I once ranked languages by their support for drunken programming (diminished higher thinking ability - how much thinking programming language really takes from you) and Haskell and Tcl came out first and second - both have immutable values and Haskell also helps with the type system. Other contenders like C, C++, C#, Python and some other languages were much worse to use when one is drunk. Mainly due to the need to remember effects on the arguments passed to a function and/or method, but also for infamous "null".

C# had third place - some type safety and garbage collection help a lot (and compiler accepts more code than Java). Everything else just brings you more headache when you try to decipher and make work what you wrote being drunk.


When I was in college I once wrote Java code while drunk late into the night. I reviewed it the next morning (afternoon, really). The good news was that the code worked exactly as expected and produced correct results. The bad news was that it was completely incomprehensible. As in my sober self could not construct a mental model of how the code worked.

Then again, I also sometimes write code in my sleep if I left a problem unsolved during the workday and then I implement that solution when I wake up. Does anyone else also do this?


One time at university I was up late working on a math assignment, but couldn't figure out one of the problems. I fell asleep and had a dream in which I came up with the solution. I woke up briefly, wrote down the answer, then fell asleep again.

When I got the assignment back from the TA I had gotten everything correct, except for that problem, which he had marked up with red question marks and exclamation points. I looked at what I had written and found it to be incomprehensible nonsense...


This is my experience coding drunk as well. I also really hated the experience. As someone who enjoys getting lost and getting drunk and programming I thought I would love doing both together, it turns out for me drinking just maximizes the magical transient errors when coding caused by false assumptions which are always the hardest to debug.

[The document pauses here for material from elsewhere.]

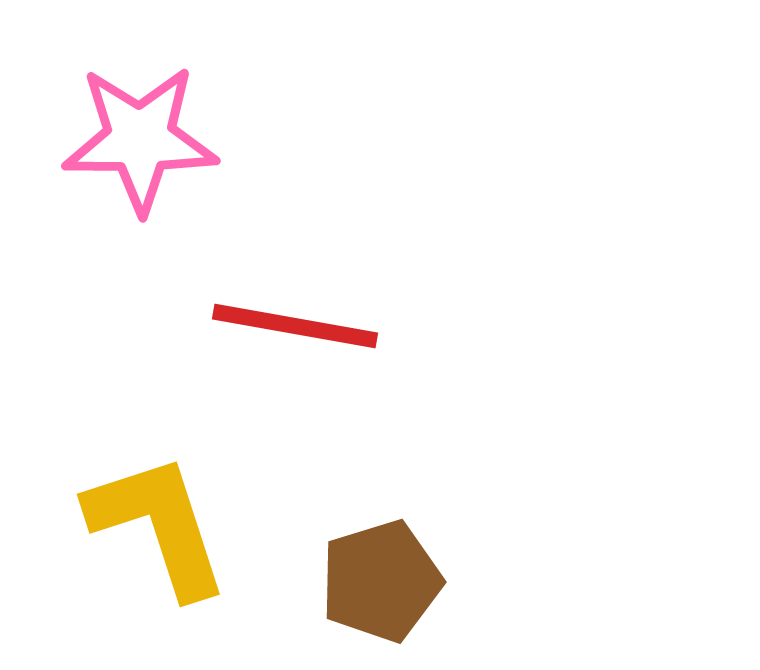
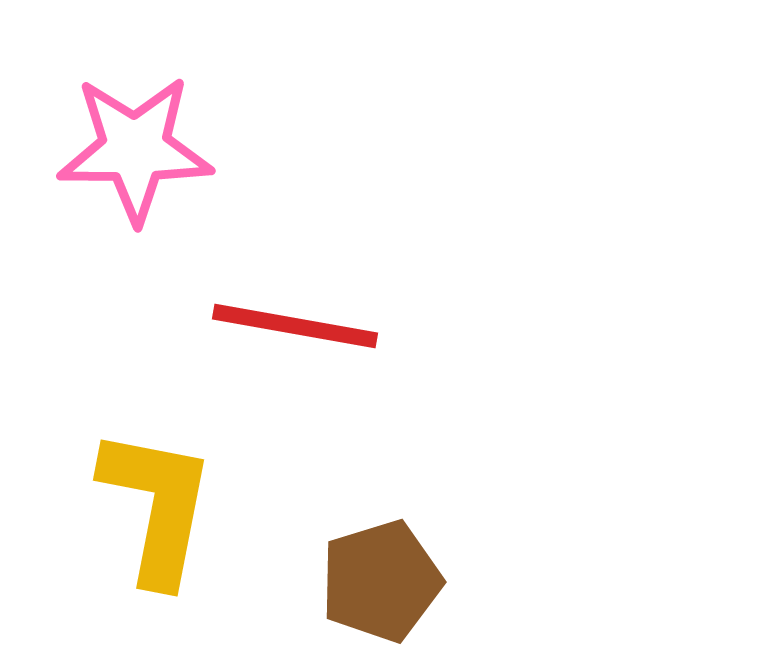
pink star: moved 5 px left, 10 px down
yellow L-shape: moved 1 px left, 19 px up; rotated 29 degrees clockwise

These magical transient errors are exactly why one should choose language with immutable values. You have old value and you compute new one (with sharing if possible). You can continue to use old value or throw it away.

The mutation operation can be seen as resource management optimization, premature (and thusly evil) more often than not.


Did it make sense next time you got drunk? :P

I had to update some code that a more talented coder than I, wrote while stoned. It was an adventure.


Hah. I didn’t try, but that’s a good question.


Did you also consider Clojure? I suspect it would have made position 1 or 2 on your list depending on the problem to be solved.


Tcl IS the Clojure, but for C and it also has Tk, which is purely awesome (canvas elements have tags and event bindings).

I did these experiments when Clojure was not all that hip, circa 2008-2010.


We are vastly different programmers if you are being hindered by your ability to input.

If I could write code that was perfect and easy to read - but had to use nothing but my toes, I’d be investing in some fancy slippers and in a second.


I'm not sure if i understand you correctly, but if you think you aren't affected by where the relevant keys are, I would like to challenge you to get a German keyboard layout and write some program in C, Java or another curly braces language.